If the psychological disorders are severe or persistent for a long period of time, a referral will be made to a psychiatrist, who will use various modalities to manage the patient. This includes medicines, counselling and cognitive behavioural therapy.
Looking towards the future
After a stroke, many patients and their caregivers are interested in what the future holds (prognosis) .
The prognosis of stroke depends on the type, size and location of the pathology. A Malaysian study in 2003 reported that mortality is higher in haemorrhagic stroke (27.3%) compared to ischaemic stroke (11%). However, there is better neurological and functional recovery in haemorrhagic stroke.
Strokes that involve the brainstem or are large have a poorer prognosis. The lowest mortality rates are in small focal strokes.
Deaths in the initial month after a stroke are often due to direct effects of the brain damage. Subsequent mortality is usually due to the complications of immobilisation, i.e. bronchopneumonia, deep vein thrombosis, recurrent stroke and coronary heart disease.

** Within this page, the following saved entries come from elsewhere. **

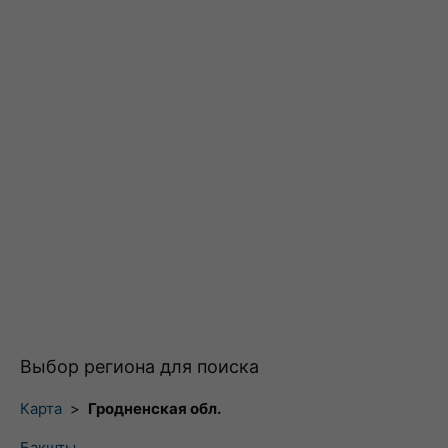
Выбор региона для поиска
Карта
>
Гродненская обл.
Бакшты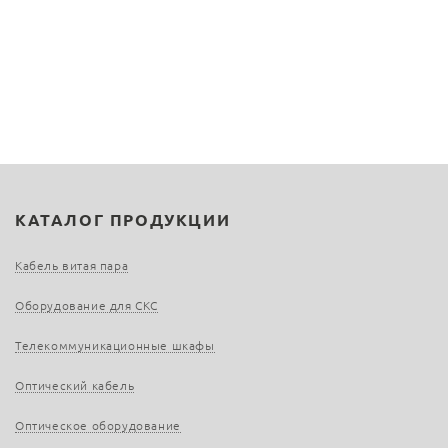
КАТАЛОГ ПРОДУКЦИИ
Кабель витая пара
Оборудование для СКС
Телекоммуникационные шкафы
Оптический кабель
Оптическое оборудование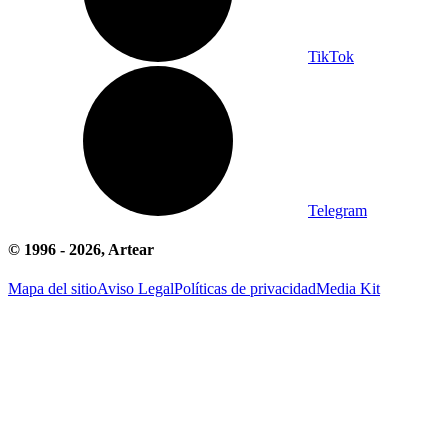
TikTok
Telegram
© 1996 -
2026
, Artear
Mapa del sitio
Aviso Legal
Políticas de privacidad
Media Kit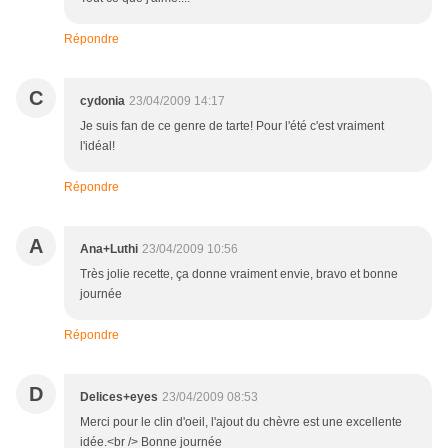
Répondre
C
cydonia
23/04/2009 14:17
Je suis fan de ce genre de tarte! Pour l'été c'est vraiment
l'idéal!
Répondre
A
Ana+Luthi
23/04/2009 10:56
Très jolie recette, ça donne vraiment envie, bravo et bonne
journée
Répondre
D
Delices+eyes
23/04/2009 08:53
Merci pour le clin d'oeil, l'ajout du chèvre est une excellente
idée.<br /> Bonne journée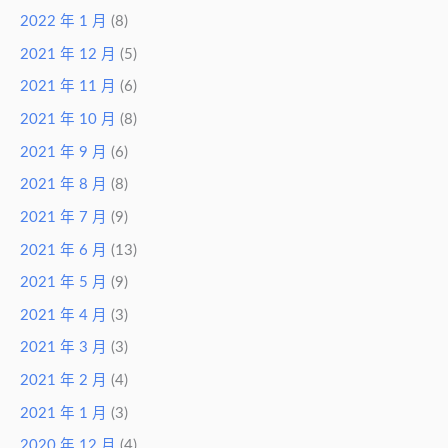
2022 年 1 月
(8)
2021 年 12 月
(5)
2021 年 11 月
(6)
2021 年 10 月
(8)
2021 年 9 月
(6)
2021 年 8 月
(8)
2021 年 7 月
(9)
2021 年 6 月
(13)
2021 年 5 月
(9)
2021 年 4 月
(3)
2021 年 3 月
(3)
2021 年 2 月
(4)
2021 年 1 月
(3)
2020 年 12 月
(4)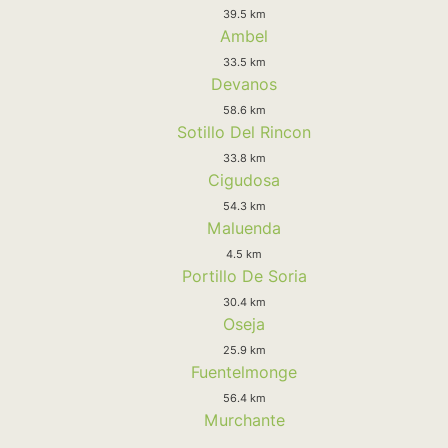
39.5 km
Ambel
33.5 km
Devanos
58.6 km
Sotillo Del Rincon
33.8 km
Cigudosa
54.3 km
Maluenda
4.5 km
Portillo De Soria
30.4 km
Oseja
25.9 km
Fuentelmonge
56.4 km
Murchante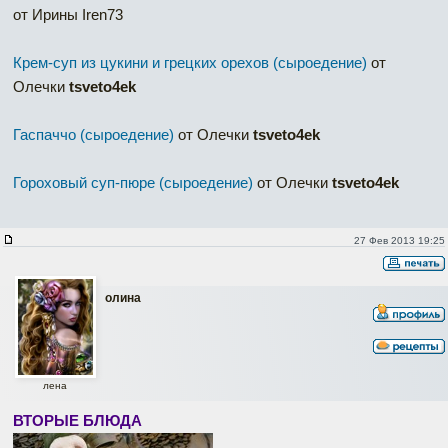
от Ирины Iren73
Крем-суп из цукини и грецких орехов (сыроедение)
от
Олечки
tsveto4ek
Гаспаччо (сыроедение)
от Олечки
tsveto4ek
Гороховый суп-пюре (сыроедение)
от Олечки
tsveto4ek
27 Фев 2013 19:25
олина
лена
ВТОРЫЕ БЛЮДА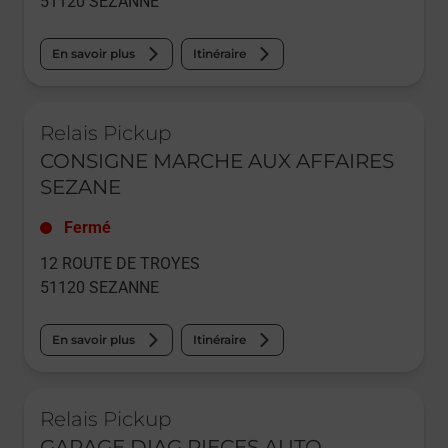
51120
SEZANNE
En savoir plus
Itinéraire
Le lien s'ouvre dans un nouvel onglet
Relais Pickup
CONSIGNE MARCHE AUX AFFAIRES
SEZANE
Fermé
12 ROUTE DE TROYES
51120
SEZANNE
En savoir plus
Itinéraire
Le lien s'ouvre dans un nouvel onglet
Relais Pickup
GARAGE DIAG PIECES AUTO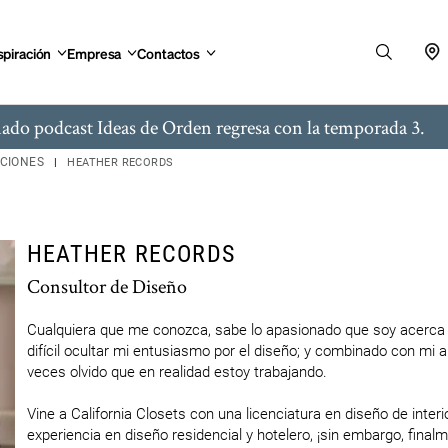
spiración
Empresa
Contactos
ado podcast Ideas de Orden regresa con la temporada 3.
ACIONES
HEATHER RECORDS
HEATHER RECORDS
Consultor de Diseño
Cualquiera que me conozca, sabe lo apasionado que soy acerca de
difícil ocultar mi entusiasmo por el diseño; y combinado con mi am
veces olvido que en realidad estoy trabajando.

Vine a California Closets con una licenciatura en diseño de inter
experiencia en diseño residencial y hotelero, ¡sin embargo, final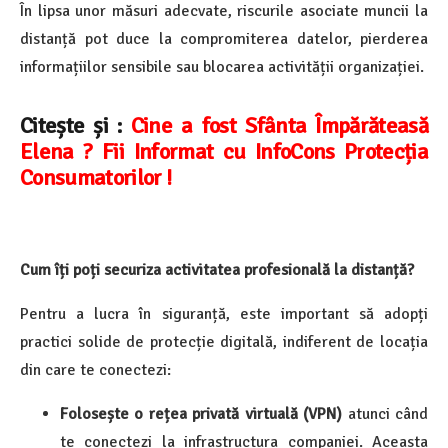
În lipsa unor măsuri adecvate, riscurile asociate muncii la
distanță pot duce la compromiterea datelor, pierderea
informațiilor sensibile sau blocarea activității organizației.
Citește și :
Cine a fost Sfânta Împărăteasă
Elena ? Fii Informat cu InfoCons Protecția
Consumatorilor !
Cum îți poți securiza activitatea profesională la distanță?
Pentru a lucra în siguranță, este important să adopți
practici solide de protecție digitală, indiferent de locația
din care te conectezi:
Folosește o rețea privată virtuală (VPN)
atunci când
te conectezi la infrastructura companiei. Aceasta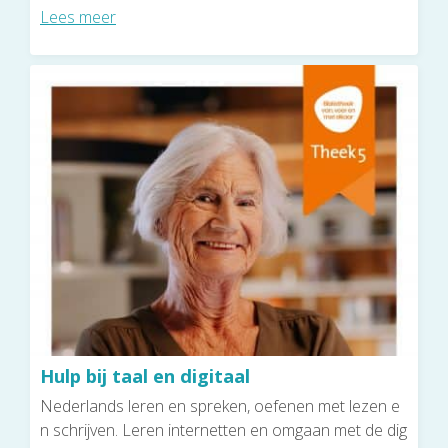
Lees meer
Hulp bij taal en digitaal
Nederlands leren en spreken, oefenen met lezen e
n schrijven. Leren internetten en omgaan met de dig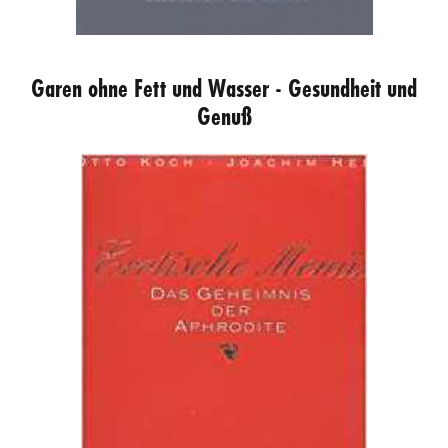
Garen ohne Fett und Wasser - Gesundheit und
Genuß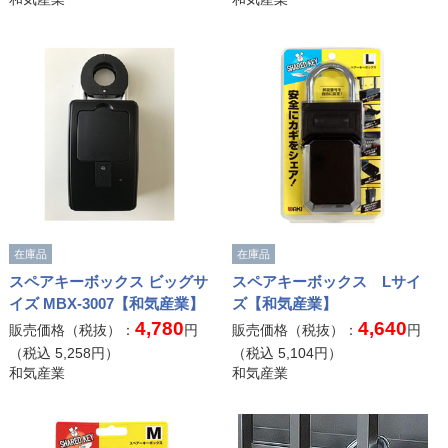
在庫品
在庫品
スペアキーボックス ビッグサ
スペアキーボックス Lサイ
イズ MBX-3007【和気産業】
ズ【和気産業】
4,780
4,640
販売価格（税抜）：
円
販売価格（税抜）：
円
（税込
5,258
円）
（税込
5,104
円）
和気産業
和気産業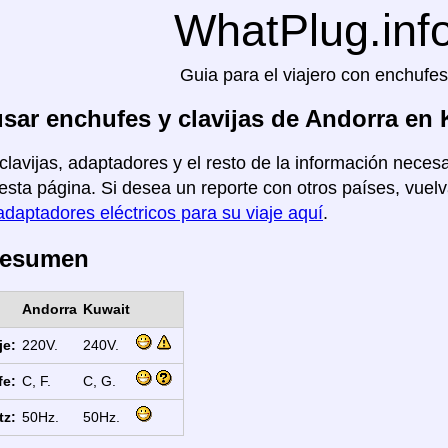
WhatPlug.inf
Guia para el viajero con enchufes
ar enchufes y clavijas de Andorra en 
clavijas, adaptadores y el resto de la información necesa
esta página. Si desea un reporte con otros países, vuelva
adaptadores eléctricos para su viaje aquí
.
Resumen
Andorra
Kuwait
je:
220V.
240V.
fe:
C, F.
C, G.
tz:
50Hz.
50Hz.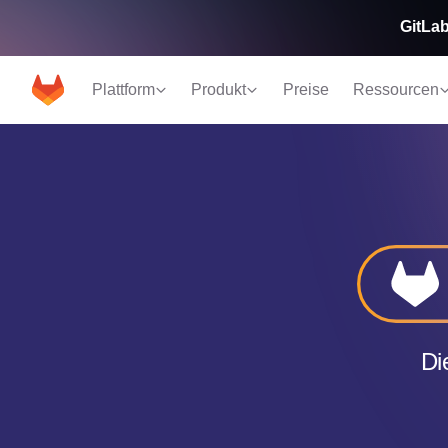
GitLab
Plattform
Produkt
Preise
Ressourcen
Di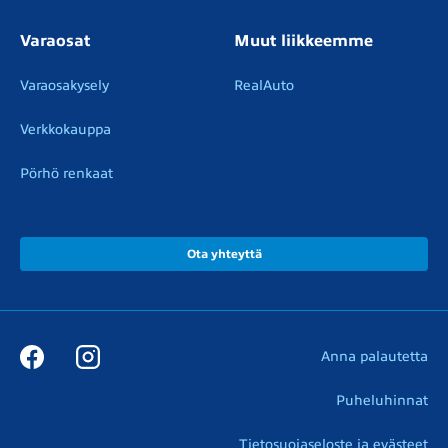
Varaosat
Muut liikkeemme
Varaosakysely
RealAuto
Verkkokauppa
Pörhö renkaat
Ota yhteyttä
Anna palautetta
Puheluhinnat
Tietosuojaseloste ja evästeet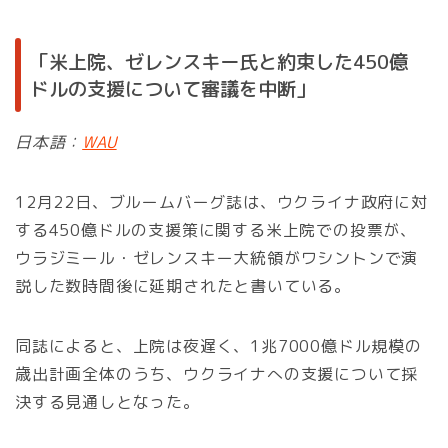
「米上院、ゼレンスキー氏と約束した450億
ドルの支援について審議を中断」
日本語：
WAU
12月22日、ブルームバーグ誌は、ウクライナ政府に対
する450億ドルの支援策に関する米上院での投票が、
ウラジミール・ゼレンスキー大統領がワシントンで演
説した数時間後に延期されたと書いている。
同誌によると、上院は夜遅く、1兆7000億ドル規模の
歳出計画全体のうち、ウクライナへの支援について採
決する見通しとなった。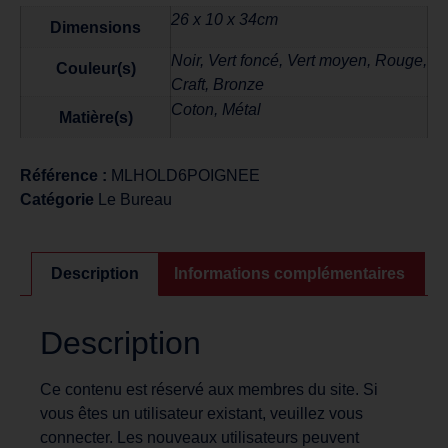
26 x 10 x 34cm
Dimensions
Noir, Vert foncé, Vert moyen, Rouge,
Couleur(s)
Craft, Bronze
Coton, Métal
Matière(s)
Référence :
MLHOLD6POIGNEE
Catégorie
Le Bureau
Description
Informations complémentaires
Description
Ce contenu est réservé aux membres du site. Si
vous êtes un utilisateur existant, veuillez vous
connecter. Les nouveaux utilisateurs peuvent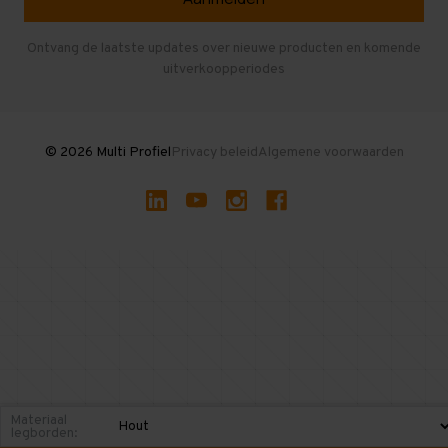
Entresolvloer
Herroepen en Annuleren
Gebruikte entresolvloeren
Ontvang de laatste updates over nieuwe producten en komende
uitverkoopperiodes
Stellingen kopen
© 2026 Multi Profiel
Privacy beleid
Algemene voorwaarden
Materiaal
legborden:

In general, a third will recover almost completely and should be able to lead a normal life. Another third will have substantial disability which is variable, eg requiring assistance with bathing (which is mild) and assistance with getting in and out of bed (which is severe). Another third will be severely affected and will die within a year, with the majority of deaths occurring in the initial weeks after the stroke.
Recent studies have reported that mortality rates after a first-ever stroke (all types) were 10% at one week, 20% at one month, 30% at one year, 60% at five years and 76% at 10 years.
The risks of recurrent stroke are 4% in the first month and 12% in the first year. The risks decrease subsequently to about 4-5% per year so that 30% will have suffered a recurrent stroke five years after the first stroke.
The incidence of deaths following a stroke has decreased in the past few decades in both sexes. This has been due to the introduction of stroke units and better prevention in those with risk factors.